Adding connection with sockfd: 0
[New Thread 0x7fff321f5700 (LWP 3031)]
Adding connection with sockfd: 1
RECV <-- MSG_INIT [pid 0]
[New Thread 0x7fff319f4700 (LWP 3032)]
[add_peer_socket():80] Peer connected (ip: 127.0.0.1, pid: 3025)
[add_peer_socket():98] Established connection with 127.0.0.1 on sock:0 of type:0 and peer:0x7fff30e0f000
RECV <-- MSG_INIT [pid 2]
Adding connection with sockfd: 2
SEND --> MSG_SHM [paths: /shm_recv_0|/shm_send_0]
start shmem_poll_loop for sockfd 0
[add_peer_socket():98] Established connection with 127.0.0.1 on sock:1 of type:2 and peer:0x7fff30e0f000
SEND --> MSG_SHM [paths: /shm_recv_1|/shm_send_1]
start shmem_poll_loop for sockfd 1
[New Thread 0x7fff30bff700 (LWP 3033)]
RECV <-- MSG_INIT [pid 1]
[add_peer_socket():98] Established connection with 127.0.0.1 on sock:2 of type:1 and peer:0x7fff30e0f000
SEND --> MSG_SHM [paths: /shm_recv_2|/shm_send_2]
start shmem_poll_loop for sockfd 2
00000000000000000000000000000001
[New Thread 0x7fff2ffff700 (LWP 3034)]
[New Thread 0x7fff2f7fe700 (LWP 3035)]
Adding connection with sockfd: 3
[New Thread 0x7fff2effd700 (LWP 3048)]
Adding connection with sockfd: 4
RECV <-- MSG_INIT [pid 0]
[add_peer_socket():98] Established connection with 127.0.0.1 on sock:3 of type:0 and peer:0x7fff30e0f000
[New Thread 0x7fff2e7fc700 (LWP 3049)]
SEND --> MSG_SHM [paths: /shm_recv_3|/shm_send_3]
Adding connection with sockfd: 5
RECV <-- MSG_INIT [pid 2]
start shmem_poll_loop for sockfd 3
[New Thread 0x7fff2dbff700 (LWP 3050)]
[add_peer_socket():98] Established connection with 127.0.0.1 on sock:4 of type:2 and peer:0x7fff30e0f000
SEND --> MSG_SHM [paths: /shm_recv_4|/shm_send_4]
start shmem_poll_loop for sockfd 4
RECV <-- MSG_INIT [pid 1]
[add_peer_socket():98] Established connection with 127.0.0.1 on sock:5 of type:1 and peer:0x7fff30e0f000
SEND --> MSG_SHM [paths: /shm_recv_5|/shm_send_5]
start shmem_poll_loop for sockfd 5
00000000000000000000000000000011
[New Thread 0x7fff2cdff700 (LWP 3051)]
[New Thread 0x7fff2c5fe700 (LWP 3052)]
Thread 17 "kernfs" received signal SIGSEGV, Segmentation fault.

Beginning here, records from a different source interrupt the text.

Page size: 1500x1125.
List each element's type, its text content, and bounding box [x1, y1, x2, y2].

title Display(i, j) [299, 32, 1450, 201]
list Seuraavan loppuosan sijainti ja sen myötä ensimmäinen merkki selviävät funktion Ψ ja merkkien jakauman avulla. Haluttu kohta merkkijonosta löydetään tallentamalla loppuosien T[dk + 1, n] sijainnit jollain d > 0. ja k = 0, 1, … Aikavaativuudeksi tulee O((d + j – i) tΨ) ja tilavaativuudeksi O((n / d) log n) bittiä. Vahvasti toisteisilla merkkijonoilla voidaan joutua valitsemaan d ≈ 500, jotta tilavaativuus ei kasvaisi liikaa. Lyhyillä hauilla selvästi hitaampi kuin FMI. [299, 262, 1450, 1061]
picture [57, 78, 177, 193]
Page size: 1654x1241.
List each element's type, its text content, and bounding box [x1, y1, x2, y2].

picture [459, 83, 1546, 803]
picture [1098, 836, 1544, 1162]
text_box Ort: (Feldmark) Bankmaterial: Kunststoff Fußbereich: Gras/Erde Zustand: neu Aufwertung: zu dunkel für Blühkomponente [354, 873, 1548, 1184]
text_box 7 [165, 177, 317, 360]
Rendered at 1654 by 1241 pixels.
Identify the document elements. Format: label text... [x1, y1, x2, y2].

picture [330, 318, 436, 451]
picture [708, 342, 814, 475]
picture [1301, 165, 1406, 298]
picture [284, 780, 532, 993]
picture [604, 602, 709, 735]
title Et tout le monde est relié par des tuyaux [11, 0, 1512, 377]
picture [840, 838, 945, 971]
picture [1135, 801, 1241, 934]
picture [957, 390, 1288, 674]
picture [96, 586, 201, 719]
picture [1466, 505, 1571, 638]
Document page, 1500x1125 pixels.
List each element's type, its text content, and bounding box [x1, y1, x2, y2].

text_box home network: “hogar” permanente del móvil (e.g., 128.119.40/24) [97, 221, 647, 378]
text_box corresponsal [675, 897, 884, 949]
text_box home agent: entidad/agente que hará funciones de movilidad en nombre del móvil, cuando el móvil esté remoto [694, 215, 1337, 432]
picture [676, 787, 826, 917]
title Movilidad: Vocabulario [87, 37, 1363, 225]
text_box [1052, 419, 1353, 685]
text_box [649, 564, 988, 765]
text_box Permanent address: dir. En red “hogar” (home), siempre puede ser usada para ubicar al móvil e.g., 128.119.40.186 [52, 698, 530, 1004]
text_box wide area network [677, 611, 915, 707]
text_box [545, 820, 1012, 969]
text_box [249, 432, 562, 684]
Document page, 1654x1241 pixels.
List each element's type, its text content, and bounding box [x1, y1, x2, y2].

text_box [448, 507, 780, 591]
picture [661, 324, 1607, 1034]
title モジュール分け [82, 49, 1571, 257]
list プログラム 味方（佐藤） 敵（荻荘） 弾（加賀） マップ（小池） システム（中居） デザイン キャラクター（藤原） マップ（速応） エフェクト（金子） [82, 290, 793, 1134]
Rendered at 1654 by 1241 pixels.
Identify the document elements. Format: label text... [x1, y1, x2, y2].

[Switching to Thread 0x7fff2effd700 (LWP 3048)]
0x00007ffff7f4b9dd in init_replication (remote_log_id=remote_log_id@entry=2, peer=0x7ffff746d0c0, begin=begin@entry=644609, size=size@entry=906753, addr=addr@entry=0, end=0x7fff2dc0f020) at ./global/mem.h:36
36 return calloc(1, size);
And the stack trace:
#0 0x00007ffff7f4b9dd in init_replication (
remote_log_id=remote_log_id@entry=2, peer=0x7ffff746d0c0,
begin=begin@entry=644609, size=size@entry=906753, addr=addr@entry=0,
end=0x7fff2dc0f020) at ./global/mem.h:36
#1 0x00007ffff7f4d24b in register_peer_log (peer=0x7fff30e0f000,
find_id=<optimized out>) at distributed/peer.c:271
#2 0x00007ffff7f57d31 in signal_callback (msg=0x7ffff789f008) at fs.c:2389
#3 0x00007ffff7b11e09 in shmem_poll_loop (sockfd=sockfd@entry=3)
at shmem_ch.c:106
#4 0x00007ffff7b121a6 in local_server_thread (arg=<optimized out>)
at shmem_ch.c:339
#5 0x00007ffff7d18609 in start_thread (arg=<optimized out>)
at pthread_create.c:477
#6 0x00007ffff7e54293 in clone ()
at ../sysdeps/unix/sysv/linux/x86_64/clone.S:95
It seems your segfault was due to an outdated mkdir_user script. It was calling init_fs() explicitly, which is not needed in the case of Assise (since this function is called automatically by LibFS). I've introduced a patch that addresses this.
Please pull and rebuild LibFS, KernFS, and the tests directory. Let me know if you're still having issues.